# Tasks
A - Answer these questions about the article on Faith Burke, one answer per line, marked as the questions are:
(i) In what year did Burke receive her associate's degree from Broome Community College?
(ii) Which two honors societies is Burke a member of?
(iii) Where did Burke do clinical work this spring?
B - In the article on Faith Burke, take the passage from "INSIDE BINGHAMTON UNIVERSITY" up to and including "gerontological nurse practitioner." and rewrite it with "Decker School of Nursing" replaced by "Decker College of Nursing" throughout.

# Excerpted text
INSIDE BINGHAMTON UNIVERSITY
Graduate student tackles duties as nurse, mom
By : Rachel Coker
Faith Burke, who will receive two master's degrees from the Decker School of Nursing, did clinical work at Guthrie Medical in Vestal this spring.
Faith Burke looks forward to Saturday mornings after graduation, when she’ll no longer have to juggle the demands of graduate coursework with her family responsibilities – and the entirely reasonable wish to sleep in.
The Port Crane resident will receive two master’s degrees from the Decker School of Nursing this week, one qualifying her as a family nurse practitioner, the other as a gerontological nurse practitioner.
It’s a moment the Binghamton native and mother of two never expected to see.
Burke received her associate’s degree from Broome Community College in 1988, got married a week later at the age of 22 and went to work as a registered nurse. She tried going back to school a few times, but life always got in the way.
Then, just a few years ago, Burke returned to school with a renewed sense of purpose. She earned a bachelor’s degree from Decker in 2005 and found that, to her surprise, she really enjoyed being a student. “I was a good student in high school,” she said, “but here at Binghamton I’ve had As.”
In fact, Burke is a member of Sigma Theta Tau and Sigma Alpha Lambda honors societies as well as president of the Nursing Graduate Student Organization at Binghamton.
Once she knew she’d have scholarship support, Burke decided to continue on for a master’s degree. She planned to focus on gerontological work, but soon added the family track as well.
“I never do anything simple,” said Burke, who was inspired to focus on gerontology by her experiences as an advocate for her mother, a diabetes patient who requires dialysis.

# Input data
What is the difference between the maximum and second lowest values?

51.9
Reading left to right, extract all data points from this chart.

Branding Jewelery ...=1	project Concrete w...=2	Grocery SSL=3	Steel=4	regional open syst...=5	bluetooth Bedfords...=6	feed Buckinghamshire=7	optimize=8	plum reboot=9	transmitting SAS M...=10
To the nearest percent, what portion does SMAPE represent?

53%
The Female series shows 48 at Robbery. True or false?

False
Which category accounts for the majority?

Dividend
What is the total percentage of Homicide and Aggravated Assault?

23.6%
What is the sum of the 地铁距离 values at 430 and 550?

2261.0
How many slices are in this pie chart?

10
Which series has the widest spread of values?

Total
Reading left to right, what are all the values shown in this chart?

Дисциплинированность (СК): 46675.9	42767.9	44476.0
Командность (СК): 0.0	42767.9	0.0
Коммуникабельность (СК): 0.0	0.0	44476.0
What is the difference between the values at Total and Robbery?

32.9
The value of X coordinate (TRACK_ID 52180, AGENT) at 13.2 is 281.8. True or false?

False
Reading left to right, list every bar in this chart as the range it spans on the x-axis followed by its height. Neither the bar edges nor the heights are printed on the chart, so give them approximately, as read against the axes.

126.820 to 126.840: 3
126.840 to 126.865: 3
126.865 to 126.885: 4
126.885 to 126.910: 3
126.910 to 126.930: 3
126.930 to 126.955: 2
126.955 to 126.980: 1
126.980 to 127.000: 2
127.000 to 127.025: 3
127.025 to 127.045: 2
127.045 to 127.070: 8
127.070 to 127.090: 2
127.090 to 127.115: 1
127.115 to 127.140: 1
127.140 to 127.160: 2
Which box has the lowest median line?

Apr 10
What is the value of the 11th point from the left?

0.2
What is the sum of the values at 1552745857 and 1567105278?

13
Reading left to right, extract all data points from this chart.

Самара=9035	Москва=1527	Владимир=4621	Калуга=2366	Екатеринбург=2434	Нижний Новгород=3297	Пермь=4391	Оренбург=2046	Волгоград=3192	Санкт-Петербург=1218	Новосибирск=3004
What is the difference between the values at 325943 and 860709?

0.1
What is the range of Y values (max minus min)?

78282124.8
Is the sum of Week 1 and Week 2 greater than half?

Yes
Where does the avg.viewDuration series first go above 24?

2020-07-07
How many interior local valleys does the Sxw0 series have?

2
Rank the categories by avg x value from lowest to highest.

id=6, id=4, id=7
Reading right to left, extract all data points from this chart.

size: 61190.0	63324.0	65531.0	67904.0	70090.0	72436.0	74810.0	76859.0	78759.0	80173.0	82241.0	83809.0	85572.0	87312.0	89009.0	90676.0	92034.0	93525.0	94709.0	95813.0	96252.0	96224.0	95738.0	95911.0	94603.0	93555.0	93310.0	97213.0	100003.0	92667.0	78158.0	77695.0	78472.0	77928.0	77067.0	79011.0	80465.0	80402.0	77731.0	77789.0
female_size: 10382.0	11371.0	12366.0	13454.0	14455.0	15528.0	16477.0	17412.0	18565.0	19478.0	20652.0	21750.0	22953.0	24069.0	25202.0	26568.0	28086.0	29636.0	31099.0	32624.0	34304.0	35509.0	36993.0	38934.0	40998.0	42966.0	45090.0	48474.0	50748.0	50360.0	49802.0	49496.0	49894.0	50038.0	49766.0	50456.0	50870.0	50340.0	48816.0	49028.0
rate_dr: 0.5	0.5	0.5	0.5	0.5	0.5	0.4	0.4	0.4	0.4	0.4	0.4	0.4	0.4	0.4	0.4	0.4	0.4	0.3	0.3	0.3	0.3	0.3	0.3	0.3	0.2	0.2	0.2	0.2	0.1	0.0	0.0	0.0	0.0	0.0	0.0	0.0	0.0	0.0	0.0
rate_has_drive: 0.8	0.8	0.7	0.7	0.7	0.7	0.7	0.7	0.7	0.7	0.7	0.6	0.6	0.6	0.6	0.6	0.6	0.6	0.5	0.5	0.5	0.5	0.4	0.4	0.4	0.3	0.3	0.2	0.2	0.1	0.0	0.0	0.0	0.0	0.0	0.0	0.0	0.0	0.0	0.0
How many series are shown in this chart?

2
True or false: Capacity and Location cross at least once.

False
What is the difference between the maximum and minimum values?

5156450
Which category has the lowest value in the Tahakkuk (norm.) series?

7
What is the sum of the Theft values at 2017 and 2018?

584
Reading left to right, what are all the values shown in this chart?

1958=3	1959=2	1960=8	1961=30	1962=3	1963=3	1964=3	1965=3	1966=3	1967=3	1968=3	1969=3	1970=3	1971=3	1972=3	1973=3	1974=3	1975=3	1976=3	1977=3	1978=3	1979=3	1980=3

# Activity answers
A -
(i) 1988
(ii) Sigma Theta Tau and Sigma Alpha Lambda
(iii) Guthrie Medical in Vestal

B -
INSIDE BINGHAMTON UNIVERSITY
Graduate student tackles duties as nurse, mom
By : Rachel Coker
Faith Burke, who will receive two master's degrees from the Decker College of Nursing, did clinical work at Guthrie Medical in Vestal this spring.
Faith Burke looks forward to Saturday mornings after graduation, when she’ll no longer have to juggle the demands of graduate coursework with her family responsibilities – and the entirely reasonable wish to sleep in.
The Port Crane resident will receive two master’s degrees from the Decker College of Nursing this week, one qualifying her as a family nurse practitioner, the other as a gerontological nurse practitioner.